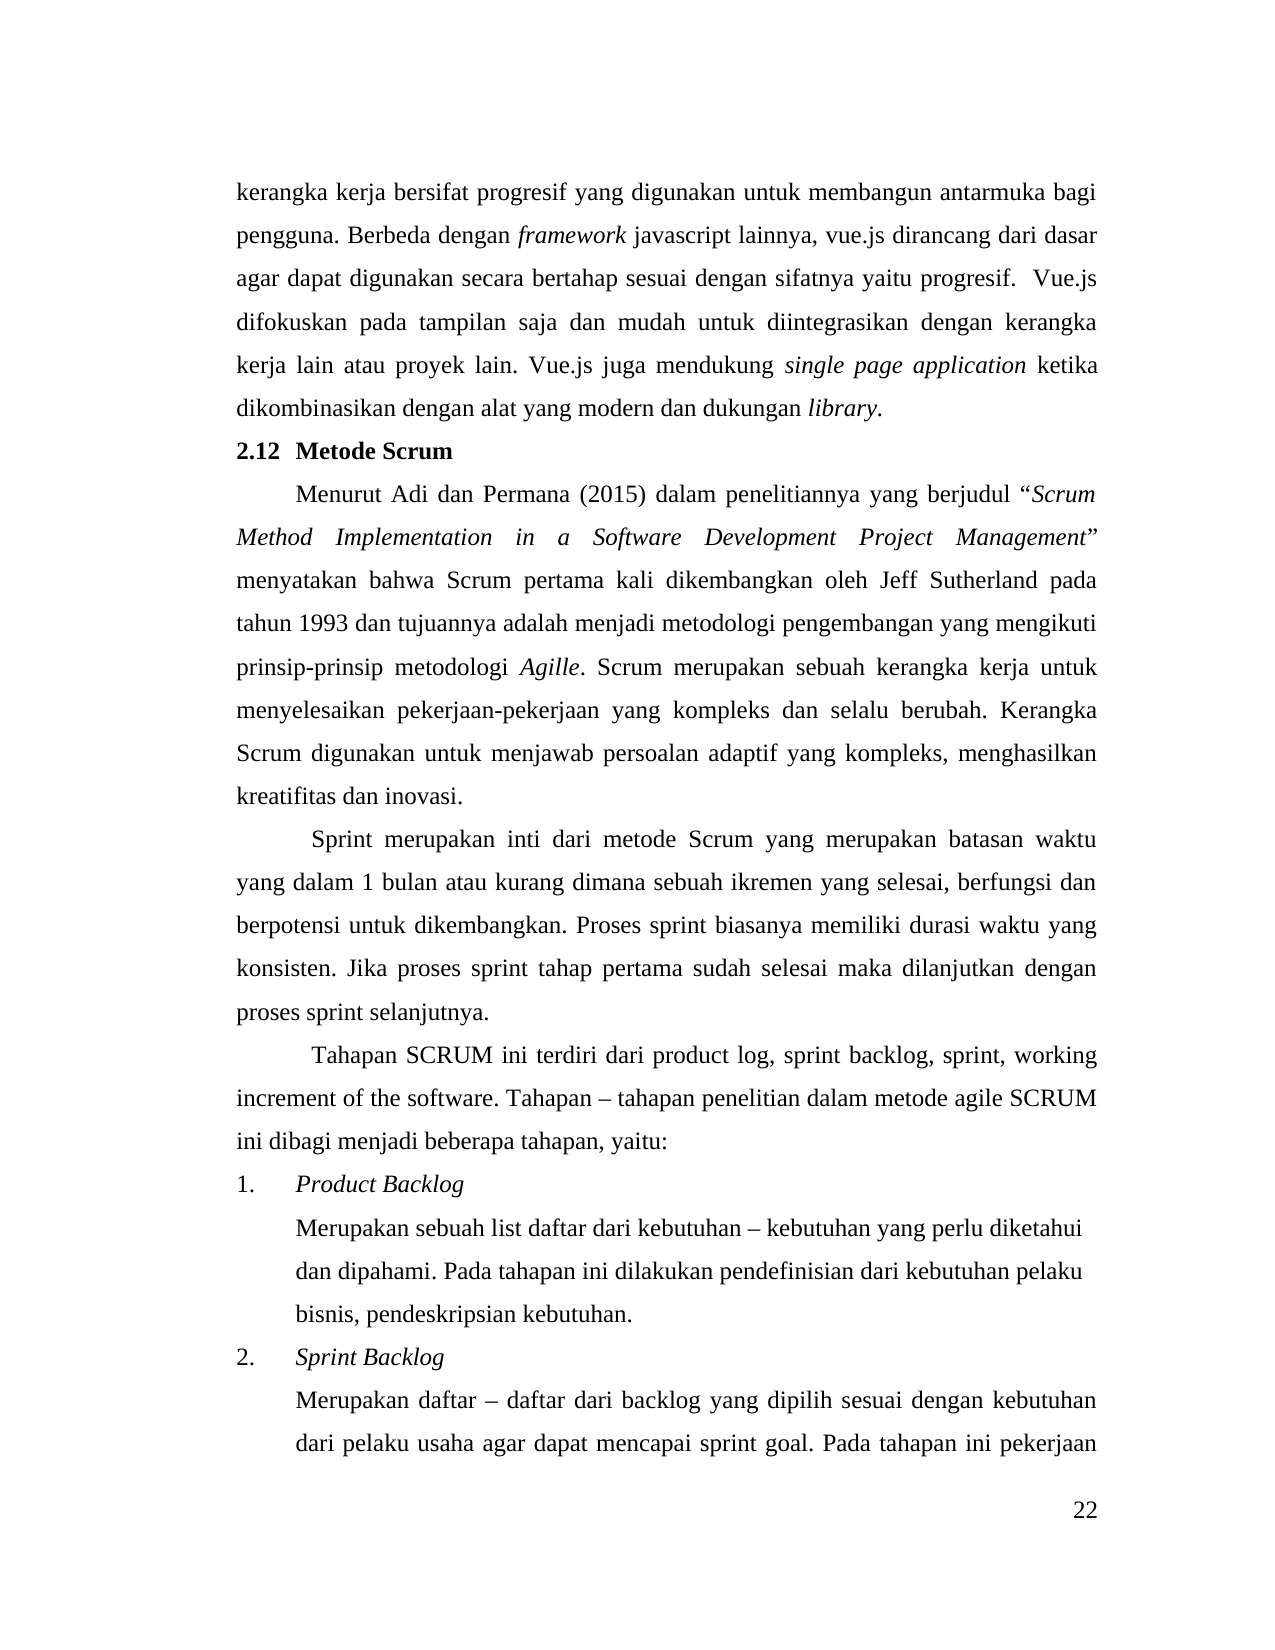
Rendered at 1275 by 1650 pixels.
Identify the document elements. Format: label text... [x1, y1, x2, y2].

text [295, 1385, 1098, 1457]
subtitle Metode Scrum [236, 436, 1098, 465]
list Sprint Backlog [236, 1342, 1098, 1371]
list Product Backlog [236, 1169, 1098, 1198]
text Sprint merupakan inti dari metode Scrum yang merupakan batasan waktu yang dalam 1 bulan atau kurang dimana sebuah ikremen yang selesai, berfungsi dan berpotensi untuk dikembangkan. Proses sprint biasanya memiliki durasi waktu yang konsisten. Jika proses sprint tahap pertama sudah selesai maka dilanjutkan dengan proses sprint selanjutnya. [236, 824, 1098, 1026]
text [236, 177, 1098, 422]
text Menurut Adi dan Permana (2015) dalam penelitiannya yang berjudul “Scrum Method Implementation in a Software Development Project Management” menyatakan bahwa Scrum pertama kali dikembangkan oleh Jeff Sutherland pada tahun 1993 dan tujuannya adalah menjadi metodologi pengembangan yang mengikuti prinsip-prinsip metodologi Agille. Scrum merupakan sebuah kerangka kerja untuk menyelesaikan pekerjaan-pekerjaan yang kompleks dan selalu berubah. Kerangka Scrum digunakan untuk menjawab persoalan adaptif yang kompleks, menghasilkan kreatifitas dan inovasi. [236, 479, 1098, 810]
text Merupakan sebuah list daftar dari kebutuhan – kebutuhan yang perlu diketahui dan dipahami. Pada tahapan ini dilakukan pendefinisian dari kebutuhan pelaku bisnis, pendeskripsian kebutuhan. [295, 1213, 1098, 1328]
text Tahapan SCRUM ini terdiri dari product log, sprint backlog, sprint, working increment of the software. Tahapan – tahapan penelitian dalam metode agile SCRUM ini dibagi menjadi beberapa tahapan, yaitu: [236, 1040, 1098, 1155]
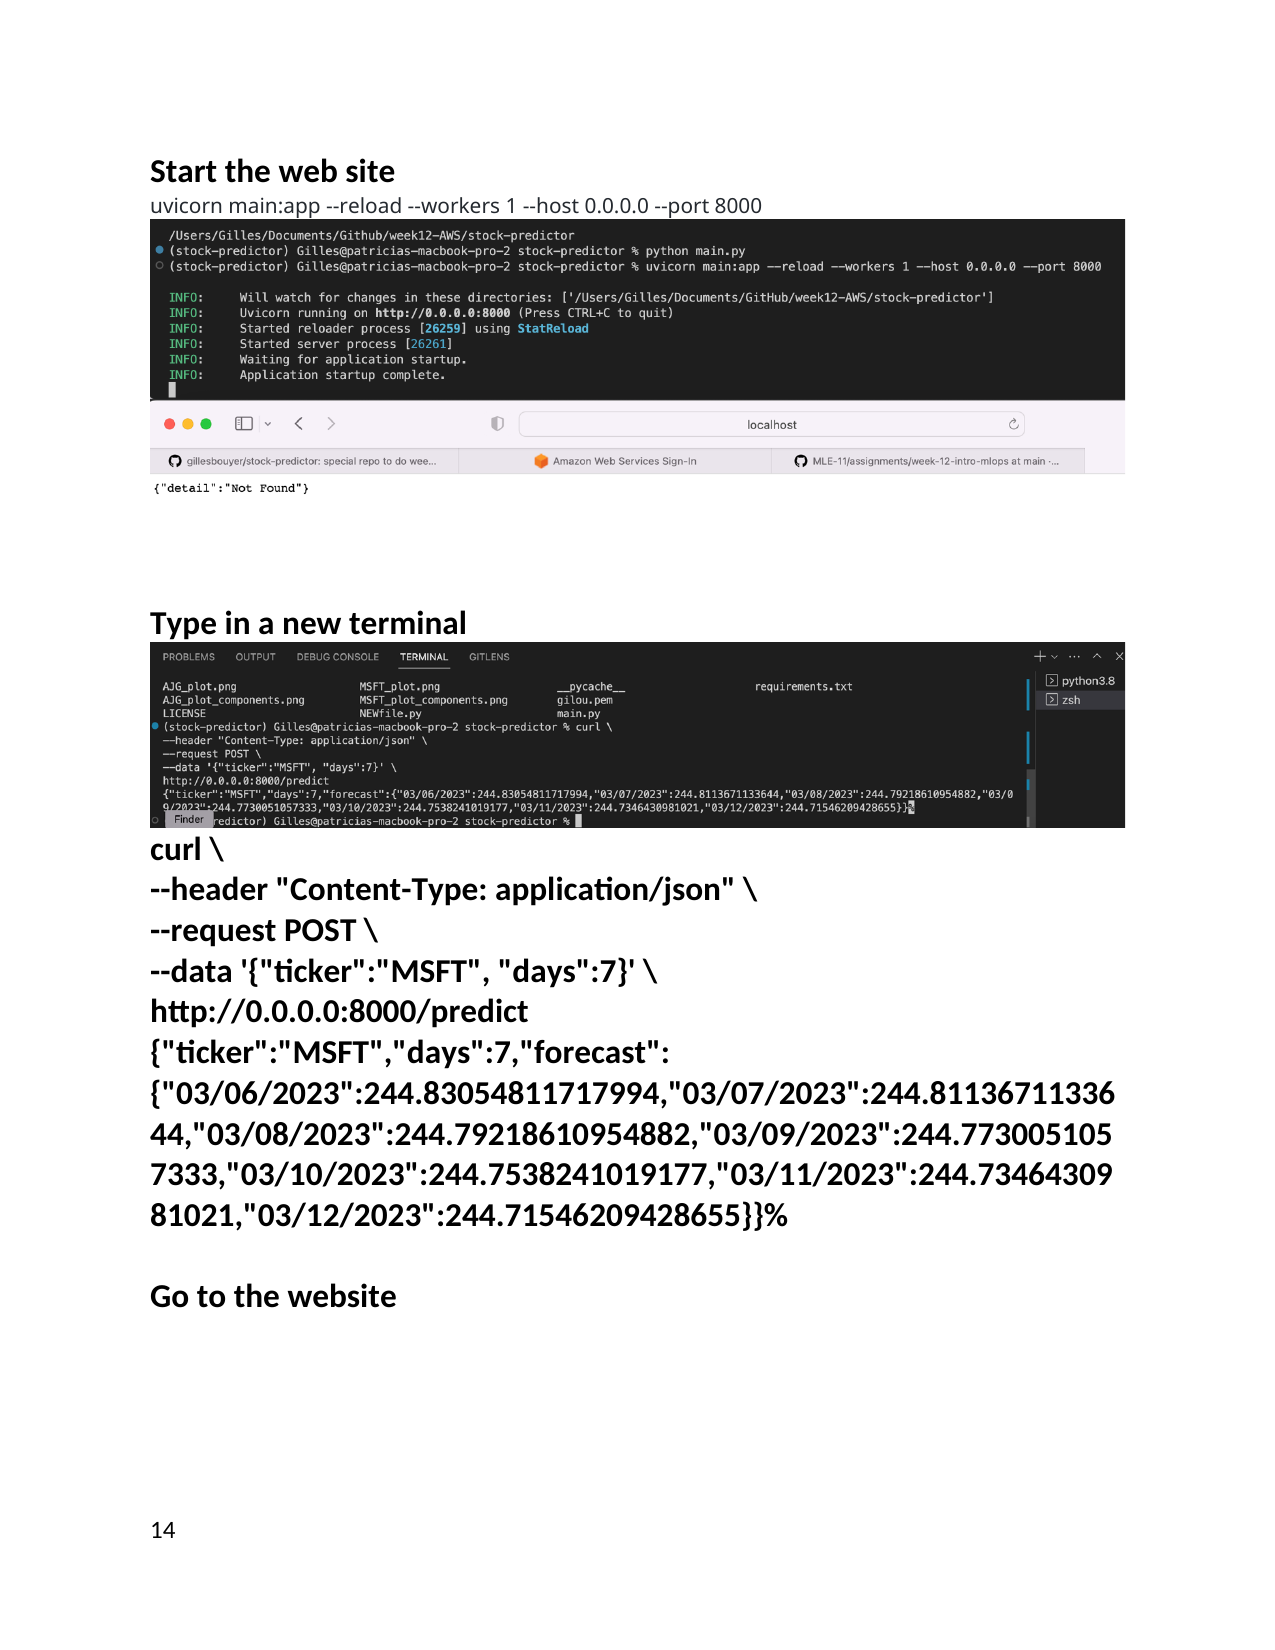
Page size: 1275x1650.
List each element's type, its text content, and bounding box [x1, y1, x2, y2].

text Type in a new terminal [150, 602, 1125, 642]
text http://0.0.0.0:8000/predict [150, 990, 1125, 1031]
text Go to the website [150, 1276, 1125, 1316]
text Start the web site [150, 150, 1125, 191]
text {"ticker":"MSFT","days":7,"forecast":{"03/06/2023":244.83054811717994,"03/07/2023":244.8113671133644,"03/08/2023":244.79218610954882,"03/09/2023":244.7730051057333,"03/10/2023":244.7538241019177,"03/11/2023":244.7346430981021,"03/12/2023":244.71546209428655}}% [150, 1031, 1125, 1235]
picture [150, 642, 1125, 828]
text --request POST \ [150, 909, 1125, 950]
text uvicorn main:app --reload --workers 1 --host 0.0.0.0 --port 8000 [150, 191, 1125, 219]
text --header "Content-Type: application/json" \ [150, 868, 1125, 909]
text curl \ [150, 828, 1125, 868]
text --data '{"ticker":"MSFT", "days":7}' \ [150, 950, 1125, 990]
picture [150, 219, 1125, 602]
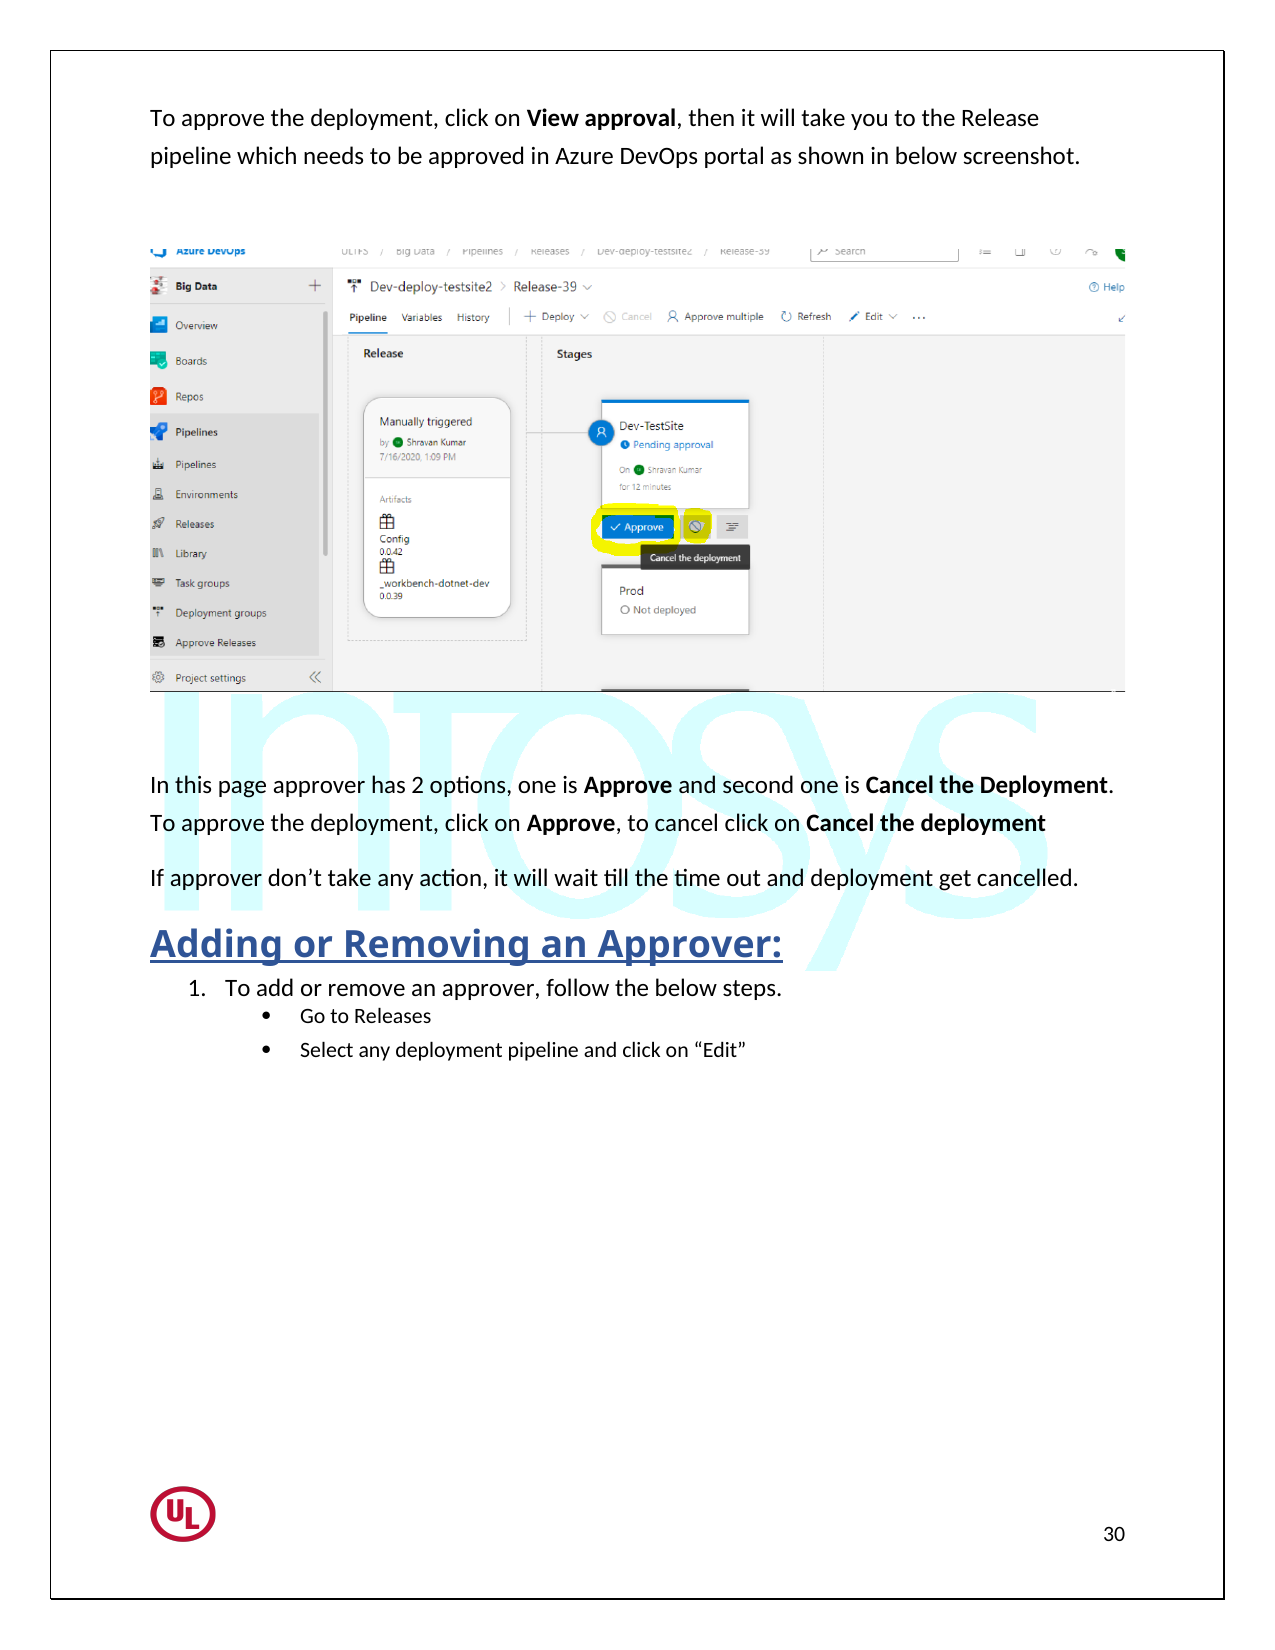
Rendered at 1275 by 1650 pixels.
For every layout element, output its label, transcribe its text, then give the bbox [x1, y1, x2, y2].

Aim of the task
Leave out every picture and copy, exactly as written, the lines from the one with "Page size: 1275x1650." through the end of the records above.

Answer box
Page size: 1275x1650.
List each element's type, its text content, and bounding box [x1, y1, x2, y2].

text Type in a new terminal [150, 602, 1125, 642]
text http://0.0.0.0:8000/predict [150, 990, 1125, 1031]
text Go to the website [150, 1276, 1125, 1316]
text Start the web site [150, 150, 1125, 191]
text {"ticker":"MSFT","days":7,"forecast":{"03/06/2023":244.83054811717994,"03/07/2023":244.8113671133644,"03/08/2023":244.79218610954882,"03/09/2023":244.7730051057333,"03/10/2023":244.7538241019177,"03/11/2023":244.7346430981021,"03/12/2023":244.71546209428655}}% [150, 1031, 1125, 1235]
picture [150, 642, 1125, 828]
text --request POST \ [150, 909, 1125, 950]
text uvicorn main:app --reload --workers 1 --host 0.0.0.0 --port 8000 [150, 191, 1125, 219]
text --header "Content-Type: application/json" \ [150, 868, 1125, 909]
text curl \ [150, 828, 1125, 868]
text --data '{"ticker":"MSFT", "days":7}' \ [150, 950, 1125, 990]
picture [150, 219, 1125, 602]
Rendered at 1275 by 1650 pixels.
For every layout element, output its label, transcribe its text, then give the bbox [x1, y1, x2, y2].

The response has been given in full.